Reading Marx's Capital

The blog has been very quiet- I plan to write about 'what I did for my summer holidays' in the next few days and encourage my co-conspirators to write the same so I can find out where they have been. First though I know that I was recommending this lecture series by marxist geographer David Harvey to someone, and as I can't remember who, I'm posting the link here;

The lectures make me nostalgic for teaching; in my first year I used to stand rooted to the podium (though I did blow a whistle at one point), in the second I experimented with walking back and forth, in the third (inspired by seeing Michael Burawoy lecture) I ventured into the audience, climbing the stairs to the back of the room.

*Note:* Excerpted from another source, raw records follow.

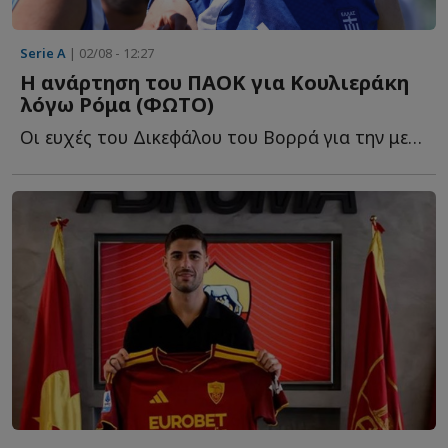
Serie A
| 02/08 - 12:27
Η ανάρτηση του ΠΑΟΚ για Κουλιεράκη
λόγω Ρόμα (ΦΩΤΟ)
Οι ευχές του Δικεφάλου του Βορρά για την μεγάλη μεταγραφή τ...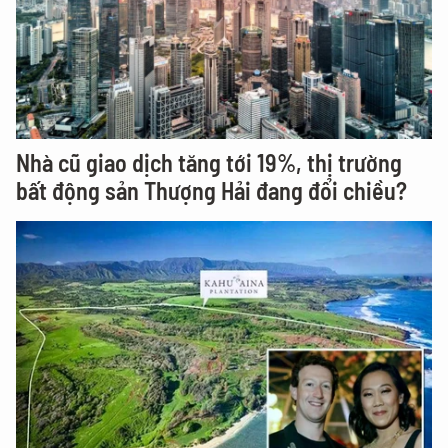
Nhà cũ giao dịch tăng tới 19%, thị trường
bất động sản Thượng Hải đang đổi chiều?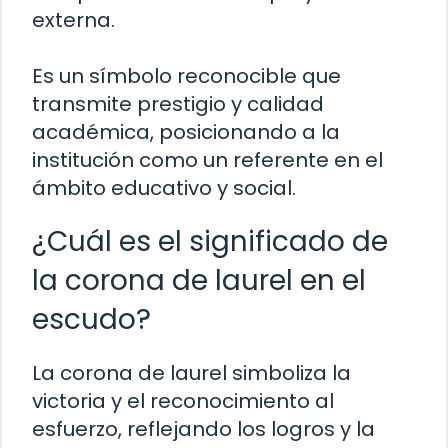
externa.
Es un símbolo reconocible que
transmite prestigio y calidad
académica, posicionando a la
institución como un referente en el
ámbito educativo y social.
¿Cuál es el significado de
la corona de laurel en el
escudo?
La corona de laurel simboliza la
victoria y el reconocimiento al
esfuerzo, reflejando los logros y la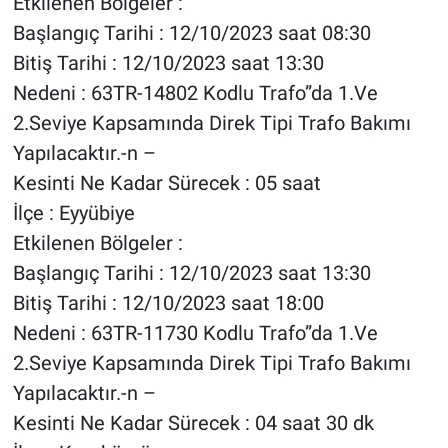
Etkilenen Bölgeler :
Başlangıç Tarihi : 12/10/2023 saat 08:30
Bitiş Tarihi : 12/10/2023 saat 13:30
Nedeni : 63TR-14802 Kodlu Trafo”da 1.Ve
2.Seviye Kapsamında Direk Tipi Trafo Bakımı
Yapılacaktır.-n –
Kesinti Ne Kadar Sürecek : 05 saat
İlçe : Eyyübiye
Etkilenen Bölgeler :
Başlangıç Tarihi : 12/10/2023 saat 13:30
Bitiş Tarihi : 12/10/2023 saat 18:00
Nedeni : 63TR-11730 Kodlu Trafo”da 1.Ve
2.Seviye Kapsamında Direk Tipi Trafo Bakımı
Yapılacaktır.-n –
Kesinti Ne Kadar Sürecek : 04 saat 30 dk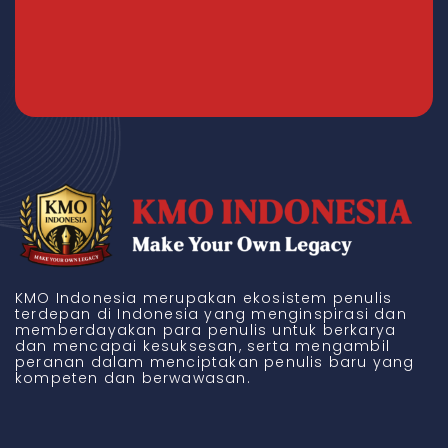
KMO Indonesia merupakan ekosistem penulis
terdepan di Indonesia yang menginspirasi dan
memberdayakan para penulis untuk berkarya
dan mencapai kesuksesan, serta mengambil
peranan dalam menciptakan penulis baru yang
kompeten dan berwawasan.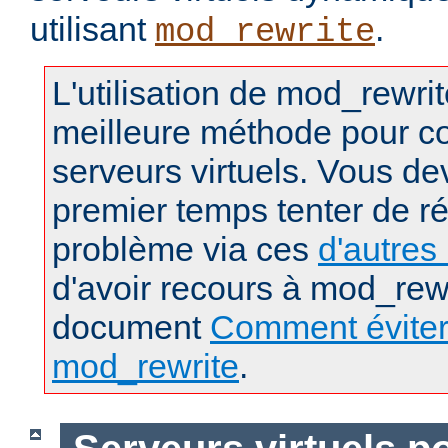
utilisant
.
mod_rewrite
L'utilisation de mod_rewrit
meilleure méthode pour co
serveurs virtuels. Vous d
premier temps tenter de r
problème via ces
d'autre
d'avoir recours à mod_rewr
document
Comment éviter l
mod_rewrite
.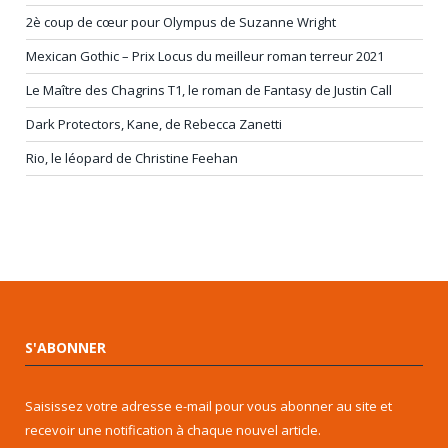
2è coup de cœur pour Olympus de Suzanne Wright
Mexican Gothic – Prix Locus du meilleur roman terreur 2021
Le Maître des Chagrins T1, le roman de Fantasy de Justin Call
Dark Protectors, Kane, de Rebecca Zanetti
Rio, le léopard de Christine Feehan
S'ABONNER
Saisissez votre adresse e-mail pour vous abonner au site et
recevoir une notification à chaque nouvel article.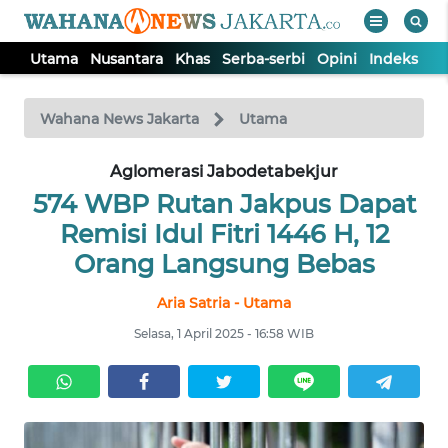
Utama
Nusantara
Khas
Serba-serbi
Opini
Indeks
WAHANA
Tutup
TV
Wahana News Jakarta
Utama
UTAMA
Aglomerasi Jabodetabekjur
574 WBP Rutan Jakpus Dapat
NUSANTARA
Remisi Idul Fitri 1446 H, 12
Orang Langsung Bebas
KHAS
Aria Satria - Utama
Selasa, 1 April 2025 - 16:58 WIB
SERBA-
SERBI
OPINI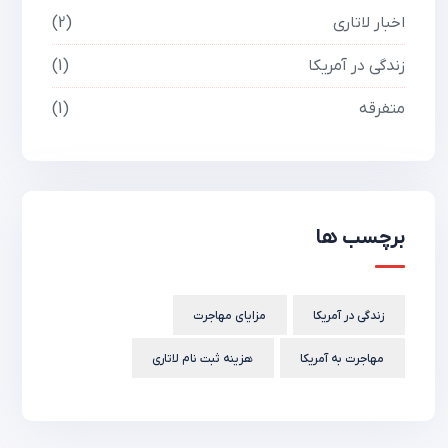
اخبار لاتاری
2
زندگی در آمریکا
1
متفرقه
1
برچسب ها
زندگی در آمریکا
مزایای مهاجرت
مهاجرت به آمریکا
هزینه ثبت نام لاتاری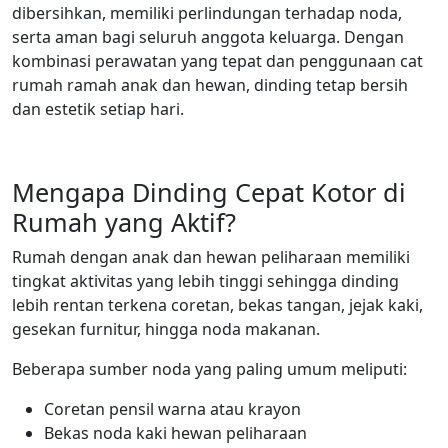
dibersihkan, memiliki perlindungan terhadap noda,
serta aman bagi seluruh anggota keluarga. Dengan
kombinasi perawatan yang tepat dan penggunaan cat
rumah ramah anak dan hewan, dinding tetap bersih
dan estetik setiap hari.
Mengapa Dinding Cepat Kotor di
Rumah yang Aktif?
Rumah dengan anak dan hewan peliharaan memiliki
tingkat aktivitas yang lebih tinggi sehingga dinding
lebih rentan terkena coretan, bekas tangan, jejak kaki,
gesekan furnitur, hingga noda makanan.
Beberapa sumber noda yang paling umum meliputi:
Coretan pensil warna atau krayon
Bekas noda kaki hewan peliharaan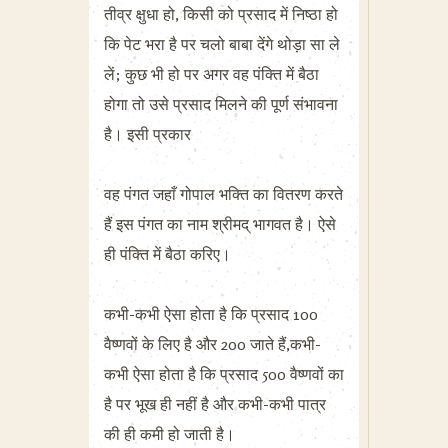
तीव्र क्षुधा हो, किसी को प्रसाद में निष्ठा हो
कि पेट भरा है पर चलो बाबा देंगे थोड़ा सा ले
लें; कुछ भी हो पर अगर वह पंक्ति में बैठा
होगा तो उसे प्रसाद मिलने की पूर्ण संभावना
है। इसी प्रकार
वह पंगत जहाँ गोपाल भक्ति का वितरण करते
हैं इस पंगत का नाम श्रीमद् भागवत है। ऐसे
ही पंक्ति में बैठा करिए।
कभी-कभी ऐसा होता है कि प्रसाद 100
वैष्णवों के लिए है और 200 जाते हैं,कभी-
कभी ऐसा होता है कि प्रसाद 500 वैष्णवों का
है पर भूख ही नहीं है और कभी-कभी पात्र
की ही कमी हो जाती है।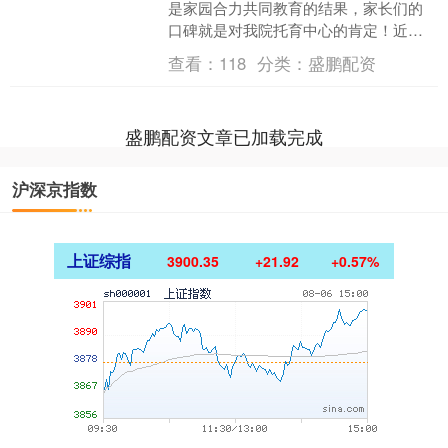
是家园合力共同教育的结果，家长们的
口碑就是对我院托育中心的肯定！近
期，衡水市中医医院托育中心收到了来
查看：
118
分类：
盛鹏配资
自家长的感谢....
盛鹏配资文章已加载完成
沪深京指数
上证综指
3900.35
+21.92
+0.57%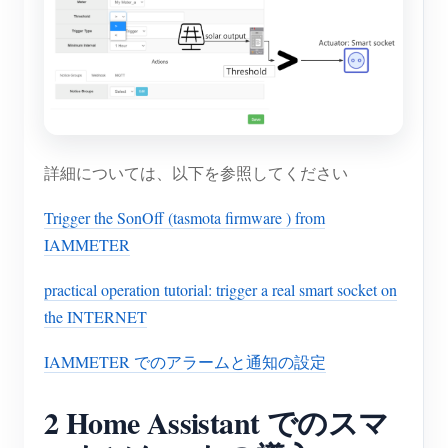
詳細については、以下を参照してください
Trigger the SonOff (tasmota firmware ) from
IAMMETER
practical operation tutorial: trigger a real smart socket on
the INTERNET
IAMMETER でのアラームと通知の設定
2 Home Assistant でのスマ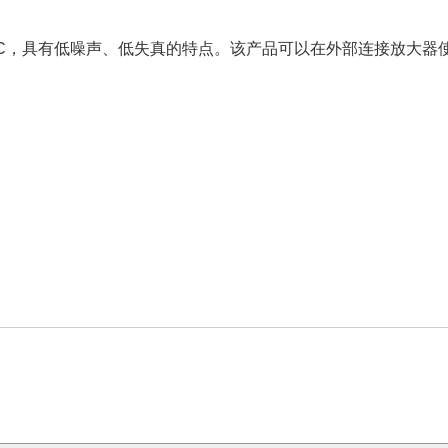
控制IC，具有低噪声、低失真的特点。该产品可以在外部连接放大器使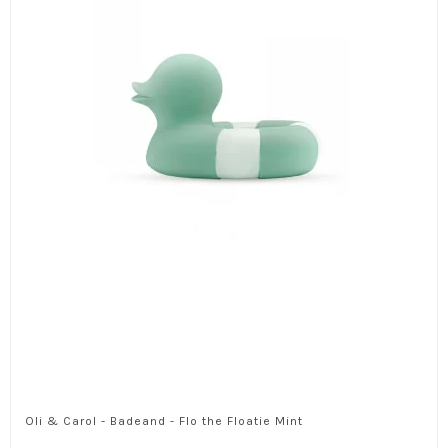
Oli & Carol - Badeand - Flo the Floatie Mint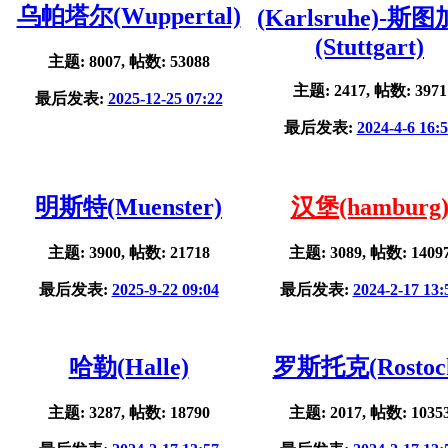
乌帕塔尔(Wuppertal)
(Karlsruhe)-斯
(Stuttgart)
主题: 8007, 帖数: 53088
主题: 2417, 帖数: 3971
最后发表:
2025-12-25 07:22
最后发表:
2024-4-6 16:
明斯特(Muenster)
汉堡(hamburg
主题: 3900, 帖数: 21718
主题: 3089, 帖数: 1409
最后发表:
2025-9-22 09:04
最后发表:
2024-2-17 13:
哈勒(Halle)
罗斯托克(Rostoc
主题: 3287, 帖数: 18790
主题: 2017, 帖数: 1035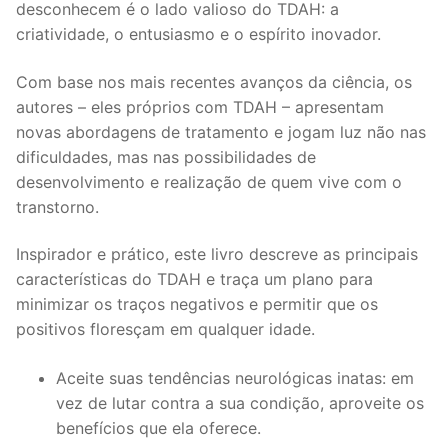
desconhecem é o lado valioso do TDAH: a
criatividade, o entusiasmo e o espírito inovador.
Com base nos mais recentes avanços da ciência, os
autores – eles próprios com TDAH – apresentam
novas abordagens de tratamento e jogam luz não nas
dificuldades, mas nas possibilidades de
desenvolvimento e realização de quem vive com o
transtorno.
Inspirador e prático, este livro descreve as principais
características do TDAH e traça um plano para
minimizar os traços negativos e permitir que os
positivos floresçam em qualquer idade.
Aceite suas tendências neurológicas inatas: em
vez de lutar contra a sua condição, aproveite os
benefícios que ela oferece.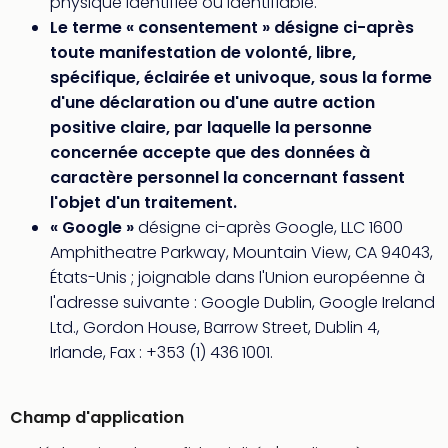
physique identifiée ou identifiable.
en
Le terme « consentement » désigne ci-après
Eur
toute manifestation de volonté, libre,
Parc
spécifique, éclairée et univoque, sous la forme
Eftel
d'une déclaration ou d'une autre action
Esc
positive claire, par laquelle la personne
cita
Par
concernée accepte que des données à
dest
caractère personnel la concernant fassent
Eur
l'objet d'un traitement.
Paris
« Google »
désigne ci-après Google, LLC 1600
Lond
Amphitheatre Parkway, Mountain View, CA 94043,
Pra
États-Unis ; joignable dans l'Union européenne à
Ams
l'adresse suivante : Google Dublin, Google Ireland
Cop
Brux
Ltd., Gordon House, Barrow Street, Dublin 4,
Vien
Irlande, Fax : +353 (1) 436 1001.
Bud
Rom
Tout
Champ d'application
les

These are the little things that we teachers learn as we become more experienced . I love the way David Harvey uses the white board - I'm itching to try that out, and I'd love to teach a course that consisted of a close reading of just one book, and to be able to do that over a number of years sounds like a lot of fun.

I've recently come from the International Association of Sociology forum in Barcelona (will blog about it later); many of the keynote speakers called for new concepts which could be used to understand society as it is today. I suspect however, with the production of these podcasts, there will be a revival of interest in concepts produced over 150 years ago. One of the interesting points that Harvey makes is that Capital sparks different thoughts and ideas in the minds of different groups of people that read it in his class. Maybe the old dog can teach us new tricks after all. Anyhow, the lectures are very good, well worth listening to. Enjoy.